HC Deb 08 July 1919 vol 117 cc1600-1
80. Mr. R. CARTER

asked the Food Controller in how many instances the Ministry of Food has taken action under the Defence of the Realm (Food Profits) Act, 1918, against food traders convicted of illegal profiteering, and with what results?


I understand that proceedings under this Act have been successfully taken in one instance in Ireland. Proceedings are now being instituted in one case in this country.


Why have so few cases been proceeded with?


In cases of illegal profiteering it is open to the Ministry of Food either to institute proceedings under the Food (Profits) Act, 1913, or to institute summary proceedings for breaches of the Regulations, and so long as substantial penalties are imposed by magistrates in respect of summary proceedings there is no object in initiating the more expensive and elaborate proceedings under the older Act. Very numerous cases have been brought before the Committee, and substantial penalties have been recovered.

81. Mr. CARTER

asked the Food Controller whether, since December last, the Manchester local food committee has been unsuccessfully urging the Ministry of Food to take immediate proceedings under the Defence of the Realm (Food Profits) Act, 1918, against a Manchester firm which has been convicted on several occasions for illegal profiteering; whether he is aware that, owing to the dilatory action of the Ministry, the Manchester Committee has refrained from sending a considerable number of similar cases; and what steps he proposes to take to inquire into the efficiency of the staff engaged in this section of the Ministry?


Proceedings under the Defence of the Realm (Food Profits) Act, 1918, have now been filed in the matter to which the hon. Member presumably refers. Having regard to all the circumstances of the case, I am not of opinion that there has been any avoidable delay.


May I ask my hon.
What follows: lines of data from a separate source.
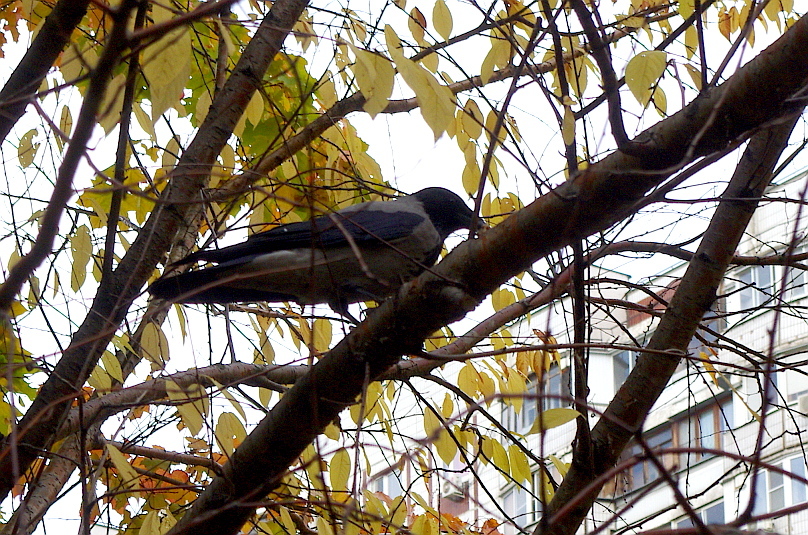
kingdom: Animalia
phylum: Chordata
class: Aves
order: Passeriformes
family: Corvidae
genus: Corvus
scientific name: Corvus cornix
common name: Hooded crow
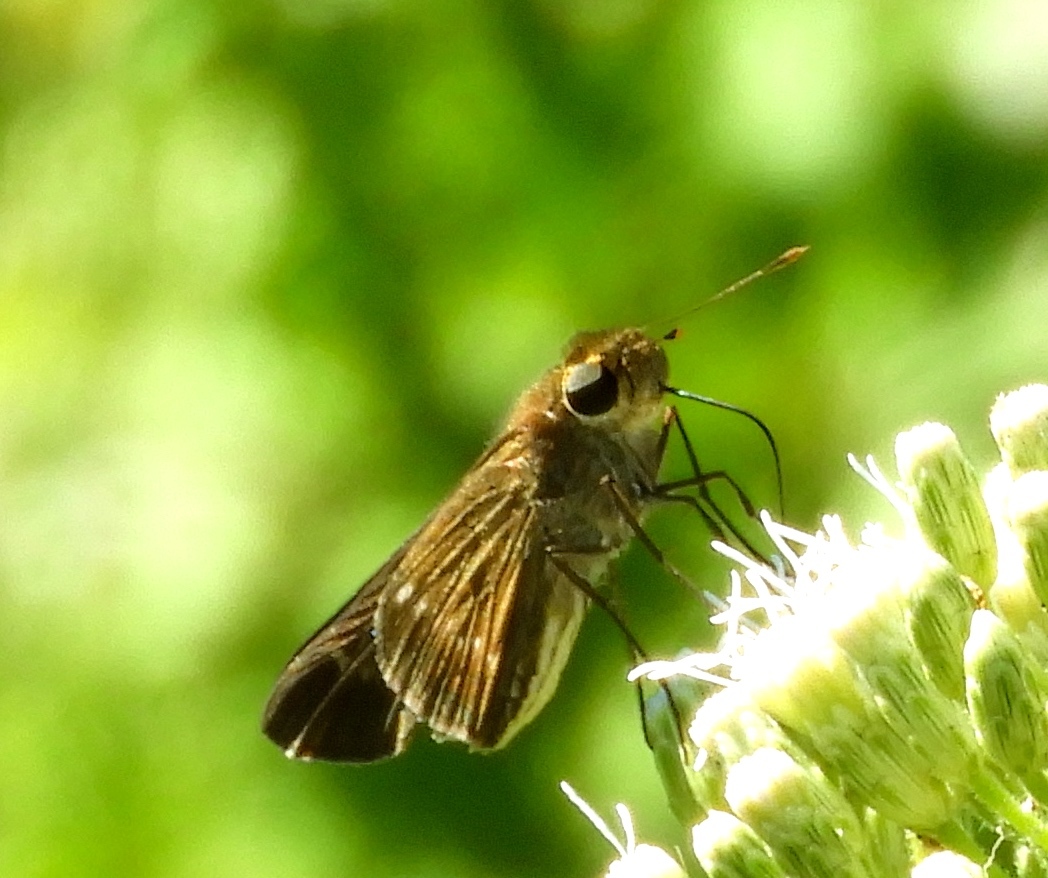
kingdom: Animalia
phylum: Arthropoda
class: Insecta
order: Lepidoptera
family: Hesperiidae
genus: Panoquina
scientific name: Panoquina
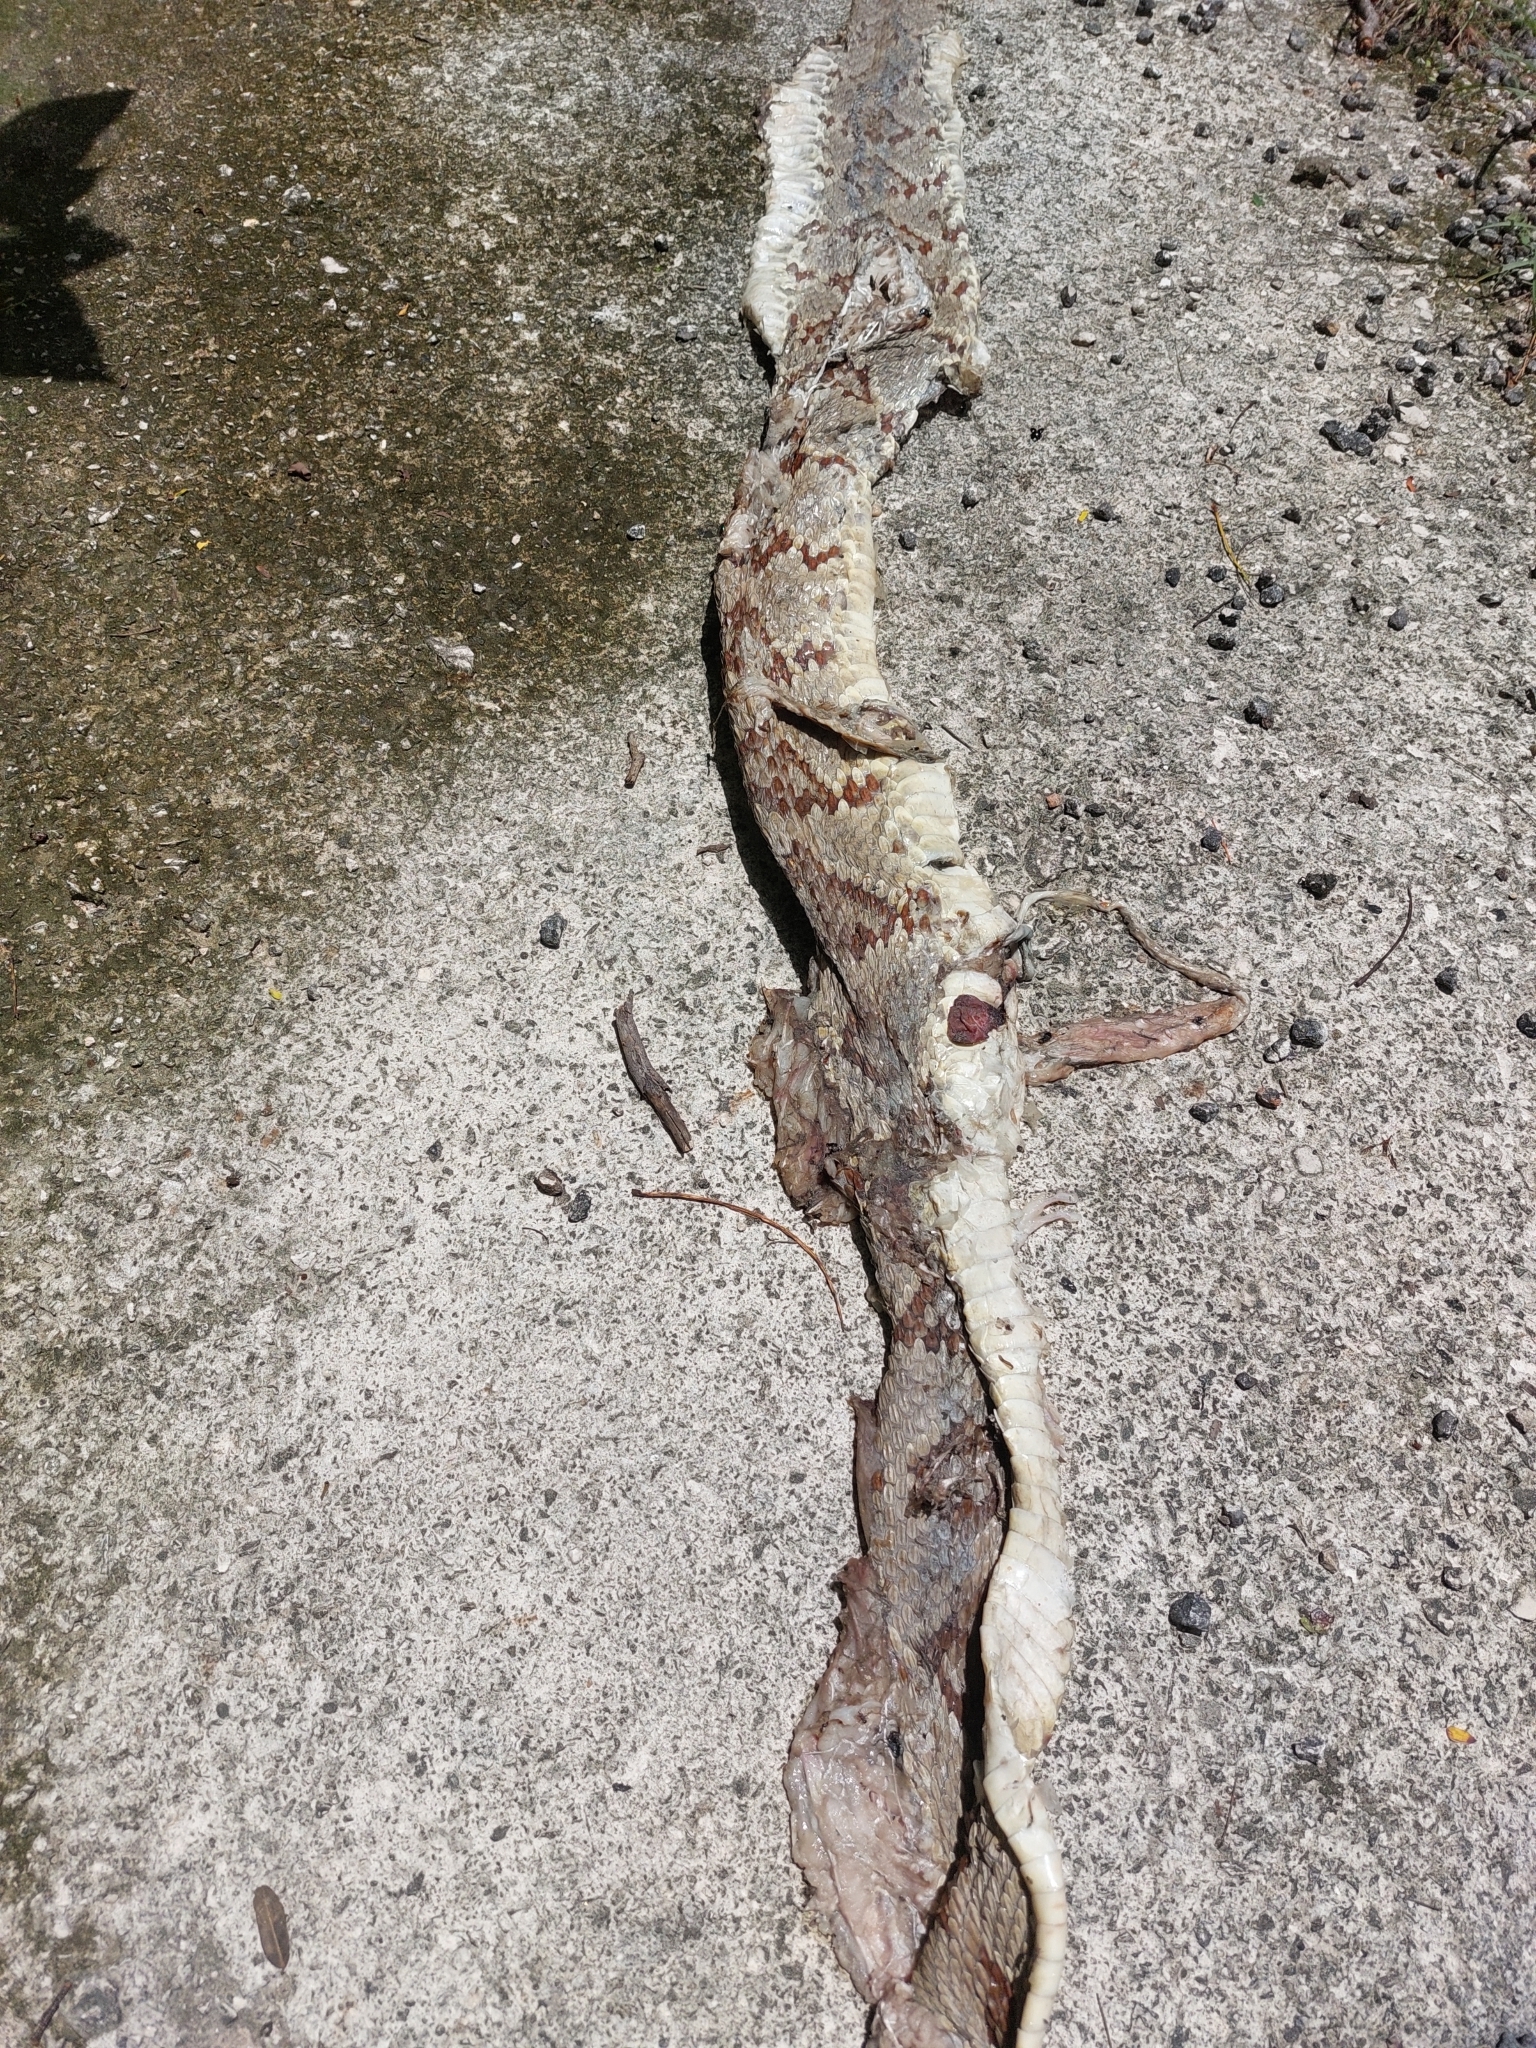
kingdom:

Friend whether he is aware that this very matter has been before his Department since last December, and that on one occasion, in May, it was said that the reason for the delay in dealing with it was the prevalence of influenza among the officials? Is the hon. Gentleman also aware that as late as June last the answer was that the delay was owing to illness in the legal department? I think the House will be very glad to hear if at the present time these legal gentlemen are convalescent, in view of the long time taken—


The hon. Member is not entitled to comment on his question.